At IPCPR 2011, Dion Giolito, owner of Illusione Cigars, added a Maduro version of four vitolas, to his core line joining the ~hl~ Maduro that has already been out for some time. The four new Maduro sizes are the 88, 888, cg:4, and ~mj12~. Dion is a bit of a conspiracy theorist, and like most of his cigars the ~mj12~ (a.k.a. The Majestic 12) has a story behind its name. According to Wikipedia, The Majestic 12:
is the alleged code name of a secret committee of scientists, military leaders, and government officials, supposedly formed in 1947 by an executive order of U.S. President Harry S. Truman. The alleged purpose of the committee was to investigate UFO activity in the aftermath of the Roswell incident—the supposed crash of the alien spaceship near Roswell, New Mexico, in July 1947. The Majestic 12 is an important part of the UFO conspiracy theory of an ongoing government cover up of UFO information.
The ~mj12~ Maduro is wrapped black paper, which distinguishes it from the original ~mj12~ which is wrapped in silver foil. The silver foil is, of course, a nod to aliens and the conspiracy surrounding the Roswell incident.
It’s a nice story, but the real question is how does it smoke…
- Cigar Reviewed: Illusione ~mj12~ Maduro
- Country of Origin: Honduras
- Factory: Fábrica de Tabacos Raíces Cubanas S. de R.L.
- Wrapper: San Andrés (Mexico)
- Binder: Nicaraguan Criollo/Corojo
- Filler: Nicaraguan Corojo
- Size: 6 Inches
- Ring Gauge: 54
- Vitola: Toro
- MSRP: $9.60 (Boxes of 25, $240.00)
- Date Produced: 2011
- Number of Cigars Smoked for Review: 1
The ~mj12~ Maduro has a dark chocolate brown wrapper with some black streaking in it. To the touch, the cigar feels like fine grit sandpaper. There is minimal veining and the veins that are present are very small. The cigar is almost rock hard, with no soft spots and little give. There is a small amount of oil present on the wrapper, and the cap is perfectly applied. The wrapper smells like a combination of manure, espresso and leather. At the foot there is barnyard aroma that is a combination of manure and dry hay. The cold draw reveals flavors of hay and black licorice.
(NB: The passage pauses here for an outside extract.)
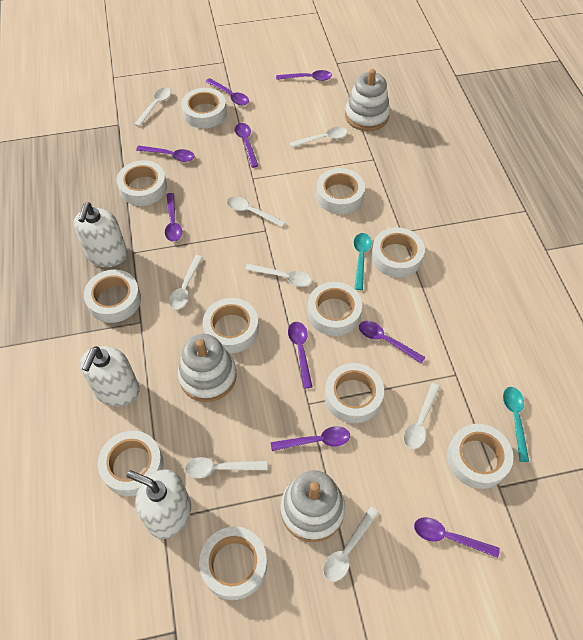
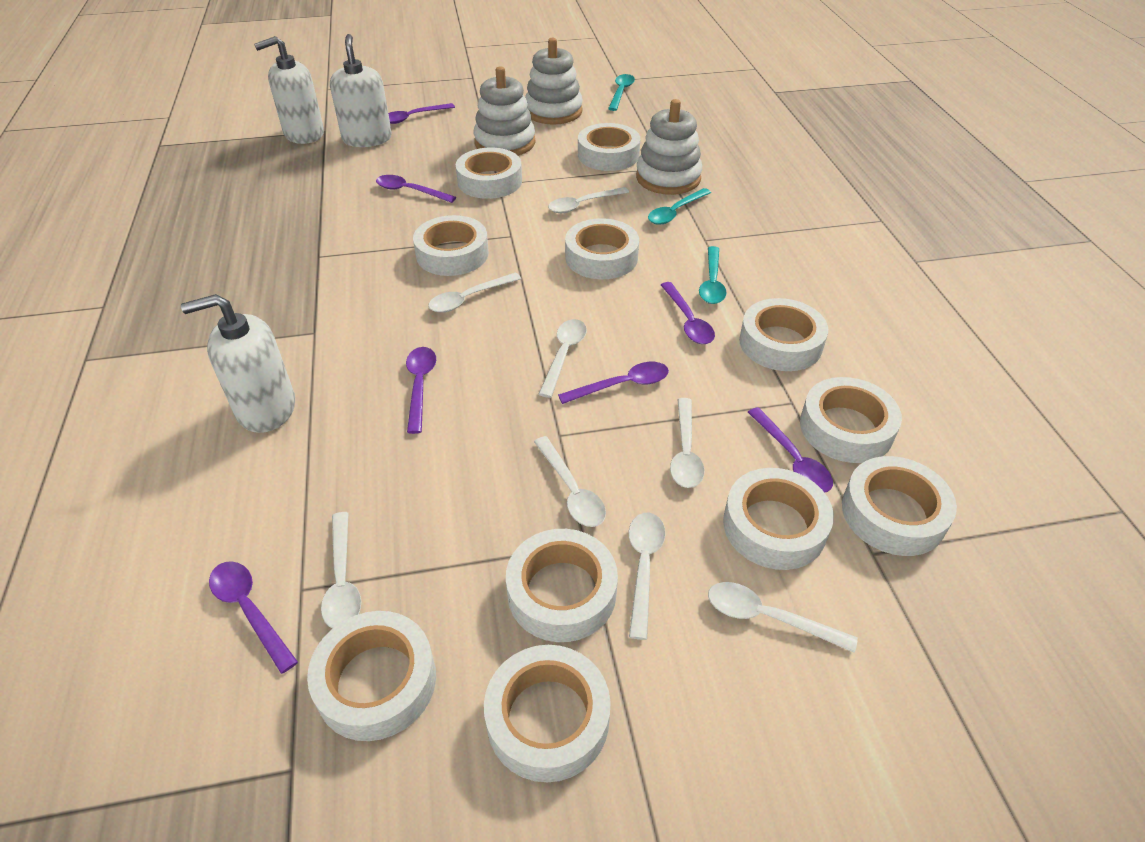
purple spoon: 9 -> 7
turquoise spoon: 2 -> 3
The First Third opens with an interesting spice that hits primarily in the back of the throat, and isn’t present through the nose. The spice really reminds me of the black licorice that I tasted on the cold draw. There is also a dark roasted coffee flavor, including the bitterness associated with a dark roast. Further, there is a meaty flavor, like an un-spiced beef jerky. The flavors are pretty well balanced, although they feel slightly muted.
In the Second Third, the spice transitions more toward the cinnamon profile I have come to expect from San Andrés Maduro. At this point, the spice is lessened on the palate, and instead is revealed more on the retrohale. The dark roast coffee flavor has also transitioned to a dark chocolate profile, and some of the bitterness has faded. The burn and the draw are perfect, and there is plenty of thick, flavorful smoke. The ash never holds past three-quarters of an inch.
The Last Third is by far the best. There is a nice dry wood note emerging. The cinnamon spice is still present, as is the dark chocolate, but both flavors are more pronounced. Flavors, which started out muted, are now shining through, and the balance and complexity are spot on.
- My first experience with Illusione was with the regular 888 almost three years ago now. While I am still partial to that vitola the ~mj12~ Maduro was a very enjoyable cigar.
- The flavors continued to build throughout the cigar and were never out of balance.
- As with most of Dion’s cigars this one is well balanced and displays good complexity.
- This cigar makes the best use of San Andrés Maduro that I have come across yet, and I believe that the switch from Corojo Maduro, which was featured on the original hl Maduro, was the right decision.
- This cigar burned very slowly and final smoking time was right at 3 hours.
The Bottom Line: Overall this was a very good cigar. The first regular 888 that I smoked was a game changer in my opinion, and this cigar doesn’t quite rise to that level. The ~mj12~ Maduro is a solid cigar and gives you a slight twist on the typical Maduro flavor. The black licorice in the first third was an interesting flavor, and one that I haven’t really experienced in many cigars. I think fans of Maduro cigars will really enjoy this and because of the complexity and balance I believe that the cigar is worth the purchase price. I personally would have to try a few of the other vitolas before I decided on a purchase, but this is a cigar worth keeping on hand. In sum, this cigar was very good, but not life changing.